Connor Litton and Drew Henrickson both arrived in Pirate Country by way of junior colleges, using top two-year programs to boost their game and prepare themselves to compete in Division I. Both have become key contributors, on both offense and defense, to No. 7 East Carolina’s 30-9 season.
But despite these common threads, there are distinct differences in the paths traveled by the two transfers.
Henrickson was a Pirate fan from birth, encouraged to follow the purple and gold by his father Sam, a member of the ECU baseball team in 1983. Some of his earliest memories recall trips from his hometown of Fayetteville to Greenville for football or baseball games.
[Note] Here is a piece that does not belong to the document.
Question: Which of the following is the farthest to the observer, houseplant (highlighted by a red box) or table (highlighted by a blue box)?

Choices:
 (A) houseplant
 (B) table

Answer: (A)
He has long had a singular goal to be a Pirate, and the fulfillment of that dream took him through Pitt Community College.
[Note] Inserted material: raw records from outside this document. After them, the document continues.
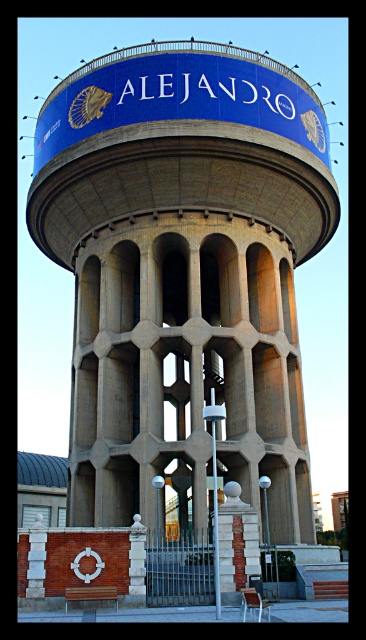
You are standing at the point with coordinates (184, 273) in the image. What object is located exactly at this point?

The concrete water tower at center is located exactly at point (184, 273).

You are standing in front of the water tower and want to touch both the concrete water tower at center and the brick textured column at center. Which one would you reach first?

The concrete water tower at center is closer to you than the brick textured column at center, so you would reach it first.

You are a city planner assessing the height of structures in the area. Given the scene, which object is significantly taller between the concrete water tower at center and the brick textured column at center?

The concrete water tower at center is much taller than the brick textured column at center according to the description.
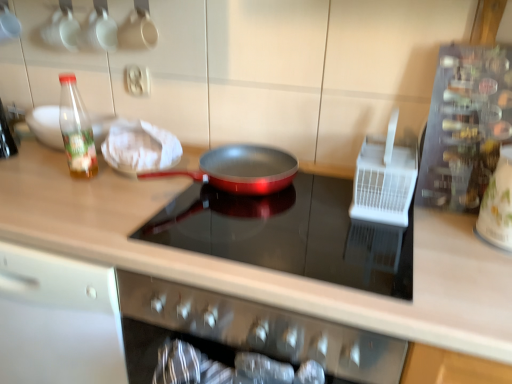
Where is `vacant area that lies between transparent plastic bottle at left and white glossy jar at right, the 3th appliance positioned from the left`? vacant area that lies between transparent plastic bottle at left and white glossy jar at right, the 3th appliance positioned from the left is located at coordinates (313, 212).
Growing up in Pennsylvania, Litton had heard very little about East Carolina, and as an undersized prospect out of high school his American Legion coach helped get him on the roster at Cowley Community College in Arkansas City, Kansas.
When ECU assistant coach Jeff Palumbo reached out with the possibility that he could be a Pirate, Litton visited and found a program that was much closer to home than Kansas with players and coaches who shared his desire to win.
Henrickson was fixed on becoming a Pirate, but he had to wait until near the end of his sophomore year at PCC, under ECU hall of famer and former Pirate assistant coach Tommy Eason, to learn that he had been offered a spot on the ECU team. A senior outfielder, Henrickson started 16 games during his junior season and all but 10 outings so far this year, emerging as a reliable defender and hitter with 30 hits and 17 runs so far.
“Tommy Eason down the road gave me a chance, and that was the best decision I ever made, and luckily (head) Coach (Cliff) Godwin gave me a chance too,” he said. “It’s been a dream come true.”
“What a great asset he’s been to our program,” said Godwin. “From day one he’s always shown up and practiced and played hard and played the game the right way. He’s one of the best defensive outfielders that I’ve ever coached, and he can play right field, centerfield and left field. Last year he really gave us a spark at the end of the year and this year he has really taken off.”
Despite an arm injury in the fall that he feared could hinder his transition to ECU, Litton recovered and earned the starting spot at third base. He has been a force in the infield and also at the plate, batting .293 with seven home runs. In the months since he arrived, Godwin has seen Litton’s comfort level with the staff and players increase, and his humor in the dugout provides stress relief for his teammates when games get tense. He also views the game — and his role in it — differently now.
“I had always been a big results guy, so if I had a bad at-bat I would just think about that, and I never really had any mental training like we have here,” Litton said. “That’s really helped me out. So I don’t think about at-bats or swings, when I’m taking BP I’m watching my feet and making sure everything feels good instead of watching where the ball goes.”
Similarly for Henrickson, a key part of the maturation process through his college career has been a shift from worrying about his own performance to focusing on the outcome of the team as a whole.
“I just had to learn how to enjoy success for my teammates, and just to be selfless and worry about winning,” Henrickson said.
Litton and Henrickson agree on the key factor that has made this team successful — extraordinary chemistry and unity. It might sound like cliche to characterize an athletic team as a family, but in this case the analogy is completely accurate, they say.
“It’s not like it’s a bunch of athletes put together, it’s honestly like a bunch of brothers,” Litton said. “There’s not one person on this team, that if I sat beside, I wouldn’t be able to talk to.”
The Pirates will face Houston in a crucial home series this weekend, with games at 6:30 p.m. Friday, 4 p.m. Saturday and 11:30 a.m. on Sunday. The starting pitchers are, in order, Chris Holba, Alec Burleson and Tyler Smith.